■ What you should do: Quote the listing word for word, beginning with the line that contains "on the blockchain" and ending after the line that contains "The Best College Degree For Job Seekers". Leave the pictures out of your answer.

■ Data for analysis:

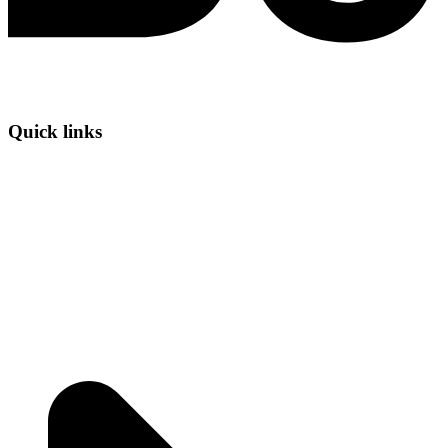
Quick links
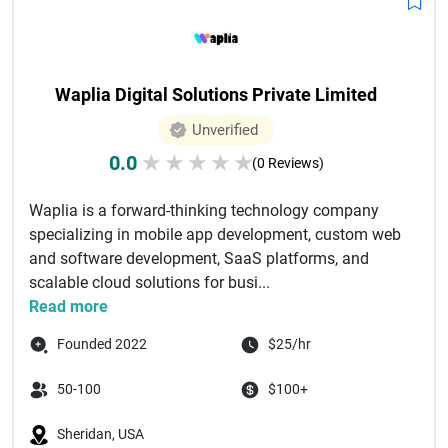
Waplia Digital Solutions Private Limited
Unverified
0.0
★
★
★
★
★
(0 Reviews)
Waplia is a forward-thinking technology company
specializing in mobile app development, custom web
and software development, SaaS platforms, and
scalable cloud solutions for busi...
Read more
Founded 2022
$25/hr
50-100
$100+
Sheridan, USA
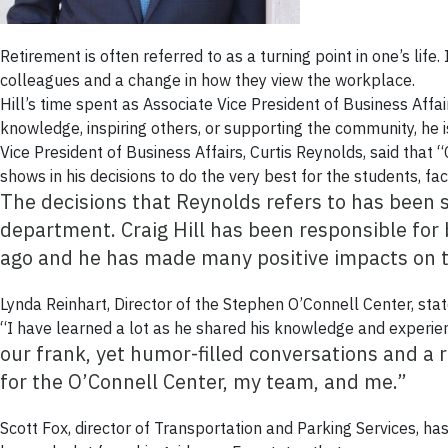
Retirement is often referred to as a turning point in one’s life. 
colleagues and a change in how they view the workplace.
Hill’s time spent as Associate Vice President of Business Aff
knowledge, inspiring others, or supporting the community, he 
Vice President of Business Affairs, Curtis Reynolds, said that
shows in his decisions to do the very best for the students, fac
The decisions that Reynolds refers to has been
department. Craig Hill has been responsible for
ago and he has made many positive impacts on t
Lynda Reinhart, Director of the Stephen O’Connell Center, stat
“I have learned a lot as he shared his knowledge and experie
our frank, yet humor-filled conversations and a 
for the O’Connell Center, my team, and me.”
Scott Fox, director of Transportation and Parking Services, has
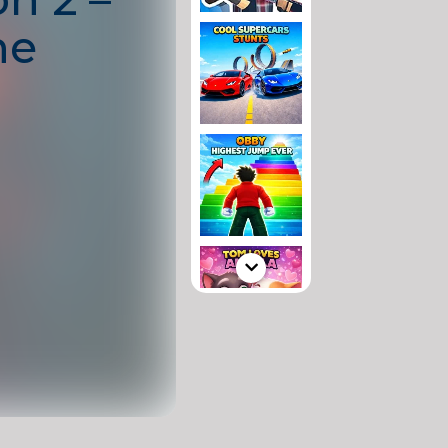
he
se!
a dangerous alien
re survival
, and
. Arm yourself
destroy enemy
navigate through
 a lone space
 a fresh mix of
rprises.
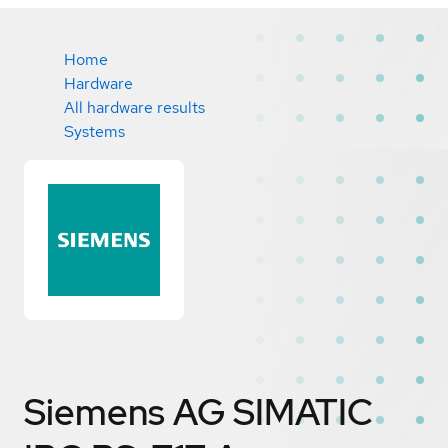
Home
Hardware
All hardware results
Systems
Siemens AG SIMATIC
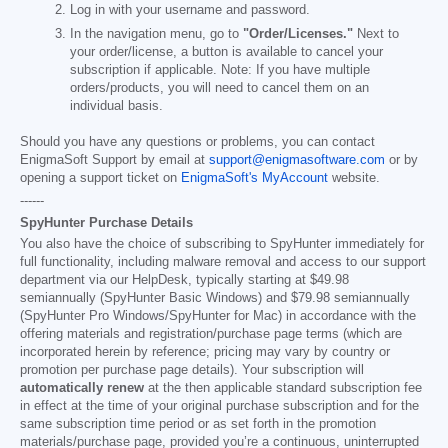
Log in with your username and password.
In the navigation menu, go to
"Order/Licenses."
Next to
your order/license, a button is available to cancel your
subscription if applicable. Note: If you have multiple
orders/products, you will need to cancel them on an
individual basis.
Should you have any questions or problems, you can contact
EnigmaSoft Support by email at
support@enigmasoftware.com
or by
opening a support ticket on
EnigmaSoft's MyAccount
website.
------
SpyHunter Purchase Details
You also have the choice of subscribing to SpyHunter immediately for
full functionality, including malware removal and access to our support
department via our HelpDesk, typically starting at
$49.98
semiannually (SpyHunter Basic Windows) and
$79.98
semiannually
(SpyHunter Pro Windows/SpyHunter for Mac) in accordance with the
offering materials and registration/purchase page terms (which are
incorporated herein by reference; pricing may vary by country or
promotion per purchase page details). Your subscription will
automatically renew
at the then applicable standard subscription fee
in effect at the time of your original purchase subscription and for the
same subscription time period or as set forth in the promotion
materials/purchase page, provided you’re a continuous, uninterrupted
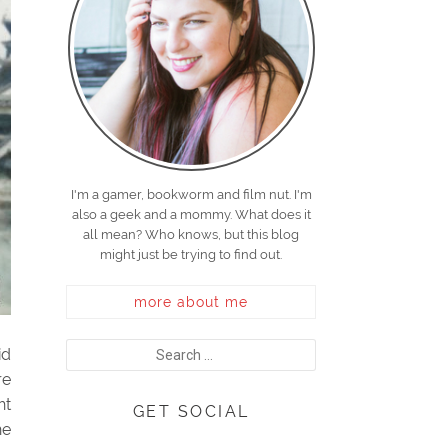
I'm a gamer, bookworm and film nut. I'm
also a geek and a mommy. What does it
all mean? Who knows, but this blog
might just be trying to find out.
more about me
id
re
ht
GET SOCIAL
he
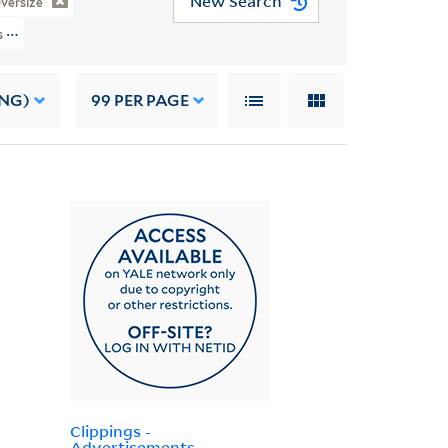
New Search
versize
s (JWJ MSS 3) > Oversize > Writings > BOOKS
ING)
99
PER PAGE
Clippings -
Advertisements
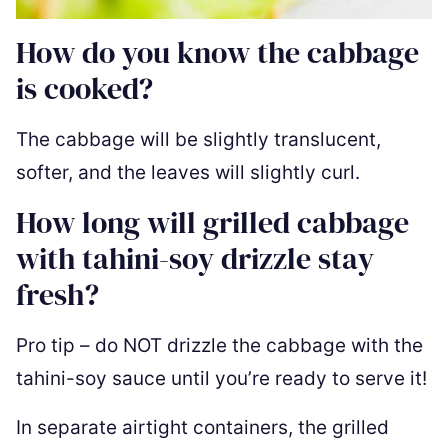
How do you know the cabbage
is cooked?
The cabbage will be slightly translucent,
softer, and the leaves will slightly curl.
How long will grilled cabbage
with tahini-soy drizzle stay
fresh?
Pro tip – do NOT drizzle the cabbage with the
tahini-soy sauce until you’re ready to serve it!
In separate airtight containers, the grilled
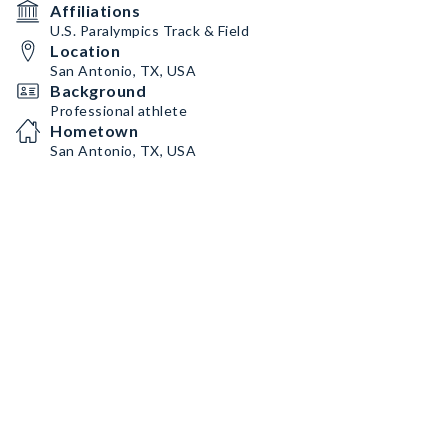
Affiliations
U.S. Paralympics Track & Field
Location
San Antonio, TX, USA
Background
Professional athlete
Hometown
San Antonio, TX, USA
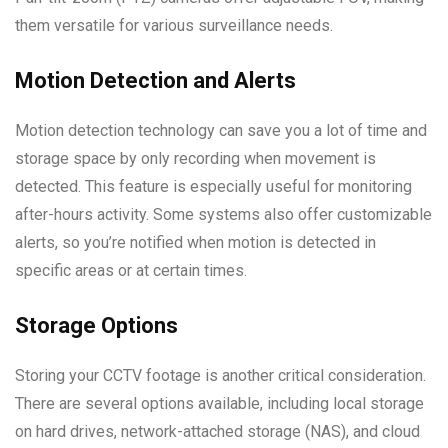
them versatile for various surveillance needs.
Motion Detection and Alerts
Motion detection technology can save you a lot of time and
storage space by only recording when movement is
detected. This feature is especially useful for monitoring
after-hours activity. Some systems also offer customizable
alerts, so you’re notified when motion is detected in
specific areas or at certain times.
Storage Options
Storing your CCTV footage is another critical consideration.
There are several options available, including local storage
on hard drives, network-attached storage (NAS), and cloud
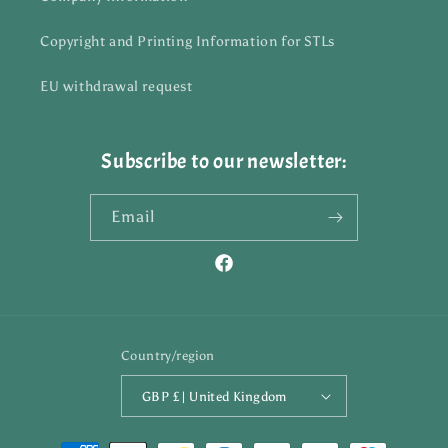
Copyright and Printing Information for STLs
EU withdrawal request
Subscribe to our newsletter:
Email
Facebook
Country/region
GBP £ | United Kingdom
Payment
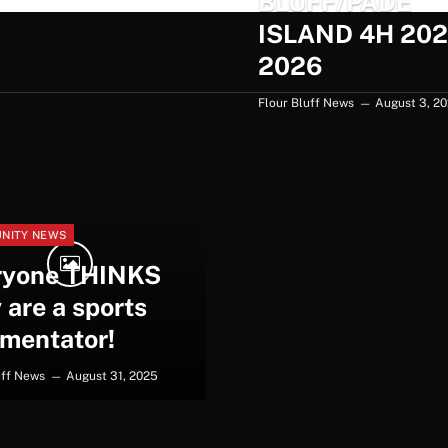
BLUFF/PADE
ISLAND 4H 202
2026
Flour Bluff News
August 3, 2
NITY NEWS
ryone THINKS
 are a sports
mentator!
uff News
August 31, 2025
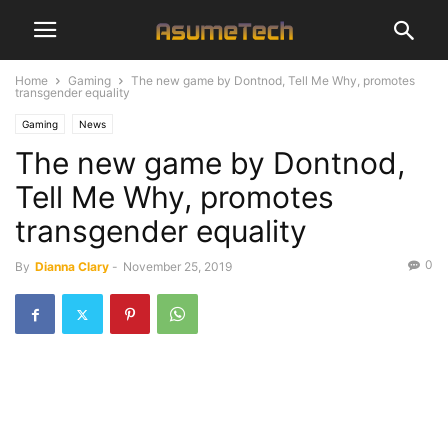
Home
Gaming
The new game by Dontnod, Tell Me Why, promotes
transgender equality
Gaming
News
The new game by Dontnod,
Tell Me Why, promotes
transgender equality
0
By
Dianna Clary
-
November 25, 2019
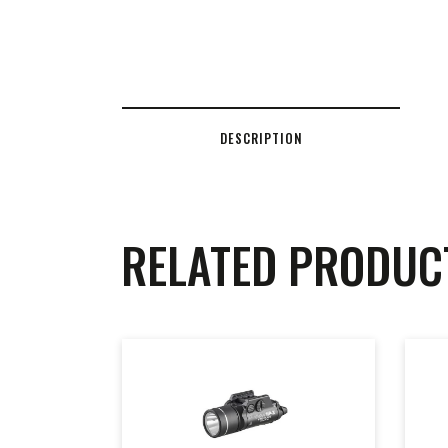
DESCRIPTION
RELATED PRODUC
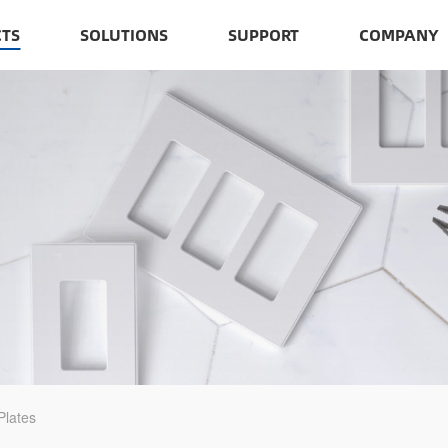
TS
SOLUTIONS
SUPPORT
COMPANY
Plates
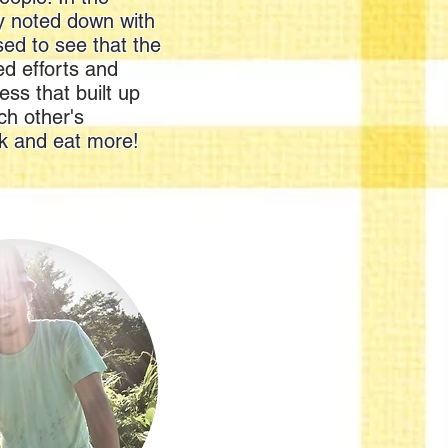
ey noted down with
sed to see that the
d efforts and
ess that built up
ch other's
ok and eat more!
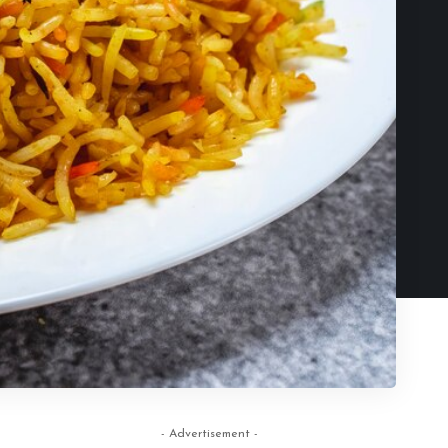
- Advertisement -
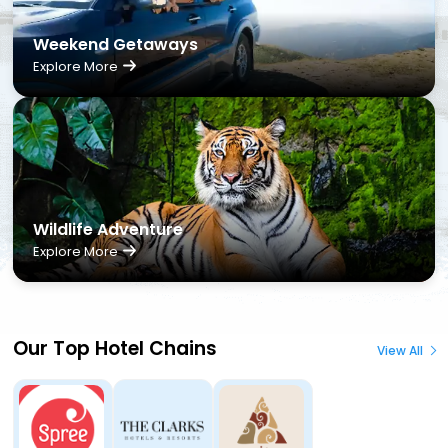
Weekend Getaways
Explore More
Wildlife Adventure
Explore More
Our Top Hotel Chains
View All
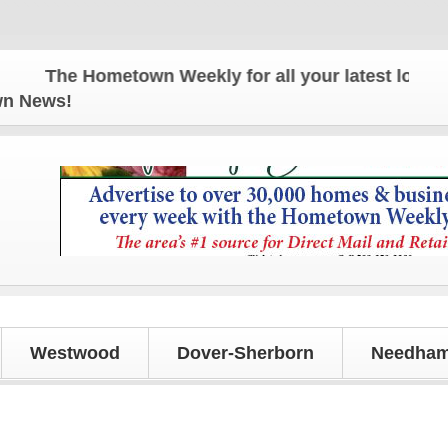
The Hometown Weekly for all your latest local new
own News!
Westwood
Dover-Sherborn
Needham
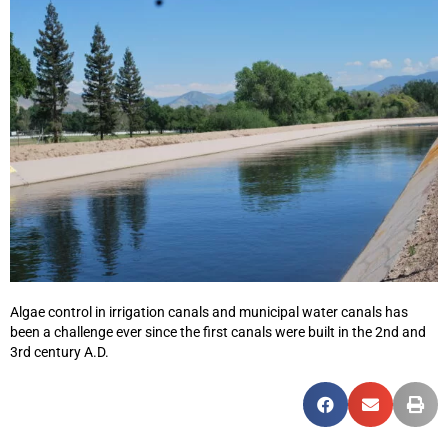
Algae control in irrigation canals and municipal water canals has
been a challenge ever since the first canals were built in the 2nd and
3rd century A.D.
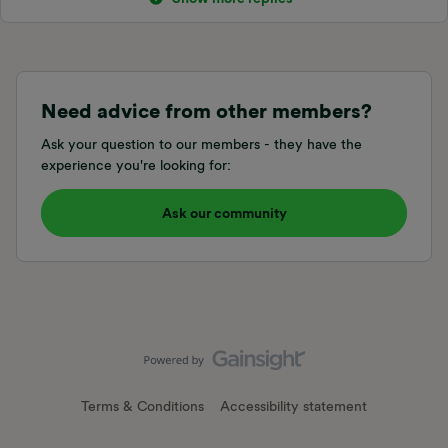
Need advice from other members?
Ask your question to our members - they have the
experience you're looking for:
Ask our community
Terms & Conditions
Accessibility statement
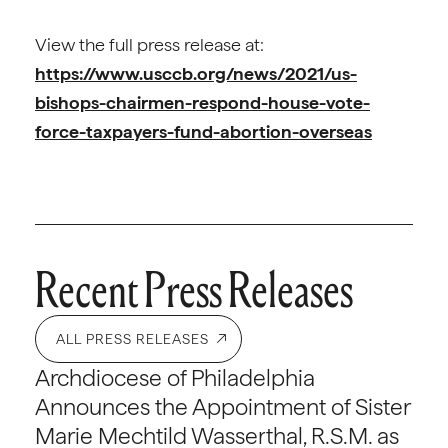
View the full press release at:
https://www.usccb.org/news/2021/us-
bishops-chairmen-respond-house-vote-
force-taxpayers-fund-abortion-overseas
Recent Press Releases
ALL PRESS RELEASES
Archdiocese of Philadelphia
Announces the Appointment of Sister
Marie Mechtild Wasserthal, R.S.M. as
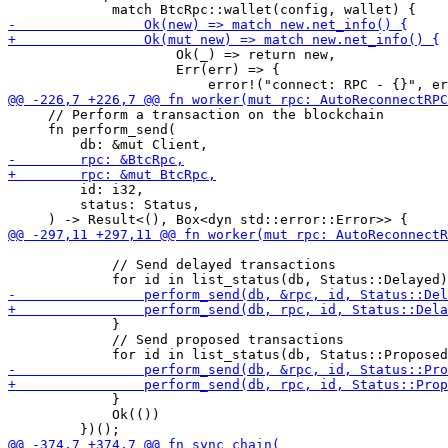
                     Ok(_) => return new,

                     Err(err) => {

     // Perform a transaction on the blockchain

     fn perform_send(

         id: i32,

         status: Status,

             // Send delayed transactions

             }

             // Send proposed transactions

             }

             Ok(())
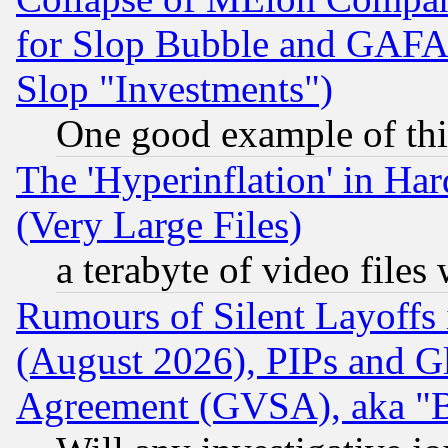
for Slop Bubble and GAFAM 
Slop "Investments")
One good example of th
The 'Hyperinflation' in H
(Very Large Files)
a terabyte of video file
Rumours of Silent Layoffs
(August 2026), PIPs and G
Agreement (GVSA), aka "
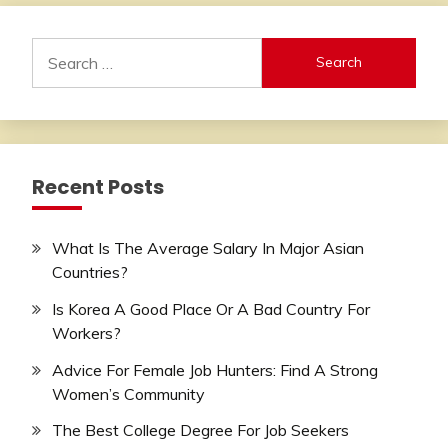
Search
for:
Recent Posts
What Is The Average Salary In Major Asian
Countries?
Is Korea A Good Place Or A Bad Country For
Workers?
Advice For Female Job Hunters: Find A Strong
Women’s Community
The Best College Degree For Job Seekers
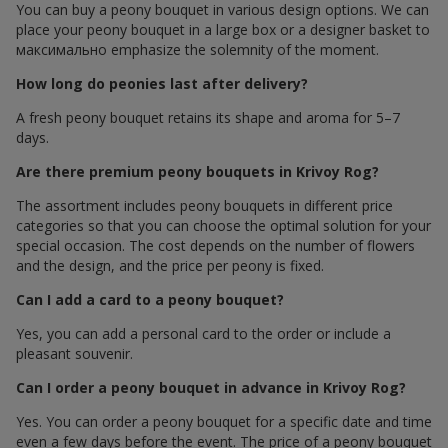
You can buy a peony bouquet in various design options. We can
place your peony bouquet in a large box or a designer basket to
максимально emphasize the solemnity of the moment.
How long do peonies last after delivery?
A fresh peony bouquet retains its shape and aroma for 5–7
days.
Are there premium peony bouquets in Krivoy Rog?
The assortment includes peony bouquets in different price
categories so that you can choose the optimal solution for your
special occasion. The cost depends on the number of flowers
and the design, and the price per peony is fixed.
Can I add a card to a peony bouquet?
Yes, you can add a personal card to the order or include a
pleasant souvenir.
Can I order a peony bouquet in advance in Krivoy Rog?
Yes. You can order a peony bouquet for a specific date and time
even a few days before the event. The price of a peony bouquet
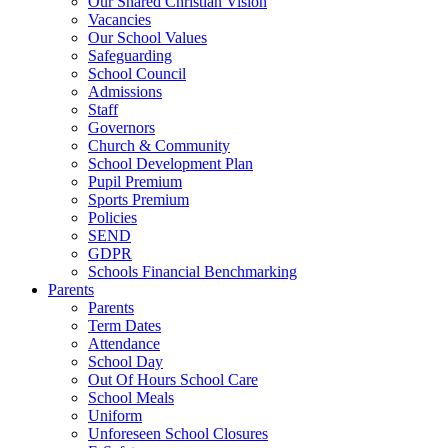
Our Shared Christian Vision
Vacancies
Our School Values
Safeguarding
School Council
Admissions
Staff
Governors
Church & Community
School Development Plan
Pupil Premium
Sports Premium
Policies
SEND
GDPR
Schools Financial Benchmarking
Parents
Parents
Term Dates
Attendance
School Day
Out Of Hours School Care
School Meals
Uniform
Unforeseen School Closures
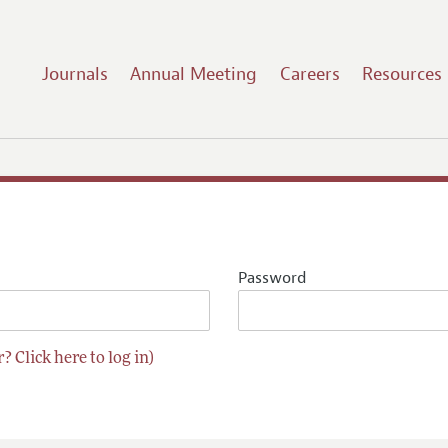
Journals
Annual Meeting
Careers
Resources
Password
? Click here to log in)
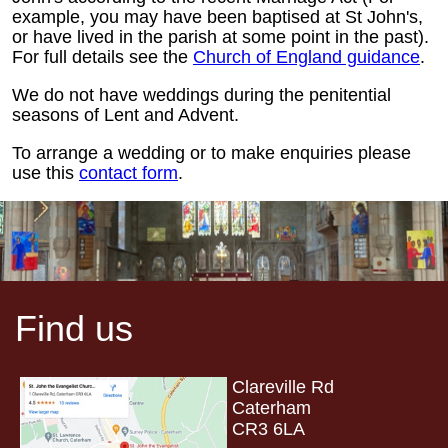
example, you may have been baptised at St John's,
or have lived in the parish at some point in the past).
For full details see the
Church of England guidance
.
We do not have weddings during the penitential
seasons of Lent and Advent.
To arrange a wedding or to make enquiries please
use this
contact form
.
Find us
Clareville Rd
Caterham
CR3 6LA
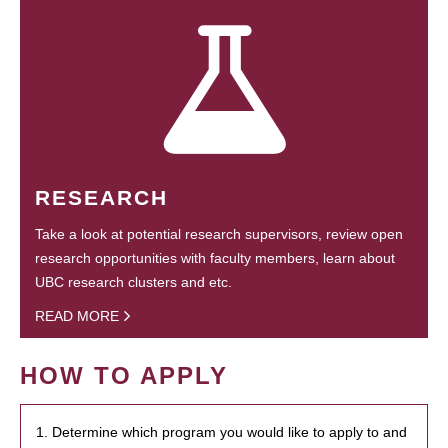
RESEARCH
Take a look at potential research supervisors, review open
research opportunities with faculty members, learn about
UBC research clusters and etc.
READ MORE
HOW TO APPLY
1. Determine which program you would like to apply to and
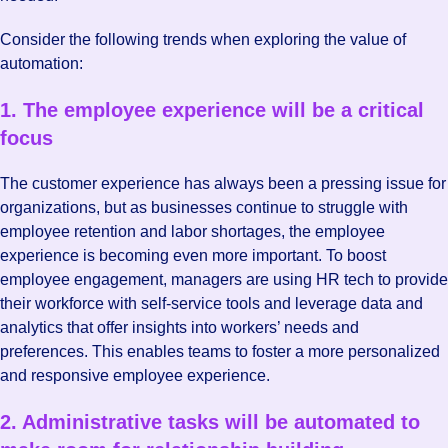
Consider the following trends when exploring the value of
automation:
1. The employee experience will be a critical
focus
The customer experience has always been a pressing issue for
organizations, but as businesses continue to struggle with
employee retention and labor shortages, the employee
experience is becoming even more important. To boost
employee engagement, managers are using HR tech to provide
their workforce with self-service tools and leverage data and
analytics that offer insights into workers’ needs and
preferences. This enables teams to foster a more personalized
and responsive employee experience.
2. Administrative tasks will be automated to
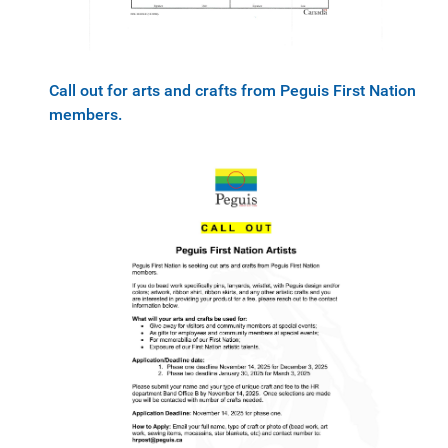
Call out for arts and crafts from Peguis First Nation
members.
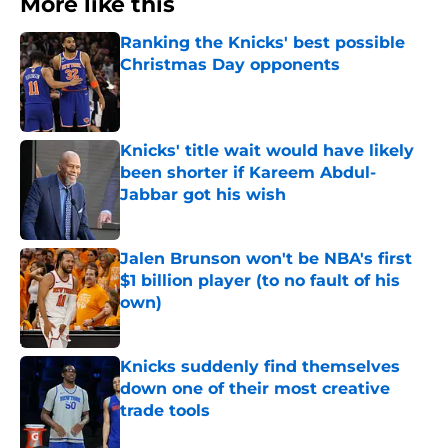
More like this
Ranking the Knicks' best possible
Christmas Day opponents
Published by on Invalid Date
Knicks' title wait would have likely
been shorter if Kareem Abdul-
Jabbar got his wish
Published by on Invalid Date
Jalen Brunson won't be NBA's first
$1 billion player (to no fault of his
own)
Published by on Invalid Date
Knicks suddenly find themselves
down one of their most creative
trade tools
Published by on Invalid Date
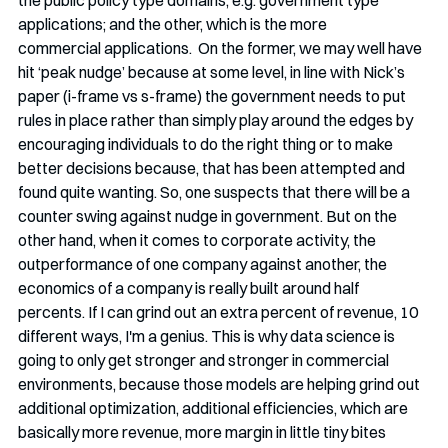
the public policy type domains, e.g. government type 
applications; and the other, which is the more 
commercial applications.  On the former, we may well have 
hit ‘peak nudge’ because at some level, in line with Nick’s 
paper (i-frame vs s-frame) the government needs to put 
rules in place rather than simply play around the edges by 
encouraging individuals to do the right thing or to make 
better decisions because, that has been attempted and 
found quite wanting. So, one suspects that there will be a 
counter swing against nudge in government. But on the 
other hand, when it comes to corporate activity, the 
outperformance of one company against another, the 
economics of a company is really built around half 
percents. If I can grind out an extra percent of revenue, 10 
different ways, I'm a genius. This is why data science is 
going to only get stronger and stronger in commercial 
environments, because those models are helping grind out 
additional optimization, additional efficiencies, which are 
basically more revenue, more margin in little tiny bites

■ Result:
     // Perform a transaction on the blockchain

     fn perform_send(

         id: i32,

         status: Status,

             // Send delayed transactions

             }

             // Send proposed transactions

             }

             Ok(())
for Slop Bubble and GAFAM 
Slop "Investments")
One good example of th
The 'Hyperinflation' in H
(Very Large Files)
a terabyte of video file
Rumours of Silent Layoffs
(August 2026), PIPs and G
Agreement (GVSA), aka "
Search
for:
Recent Posts
What Is The Average Salary In Major Asian
Countries?
Is Korea A Good Place Or A Bad Country For
Workers?
Advice For Female Job Hunters: Find A Strong
Women’s Community
The Best College Degree For Job Seekers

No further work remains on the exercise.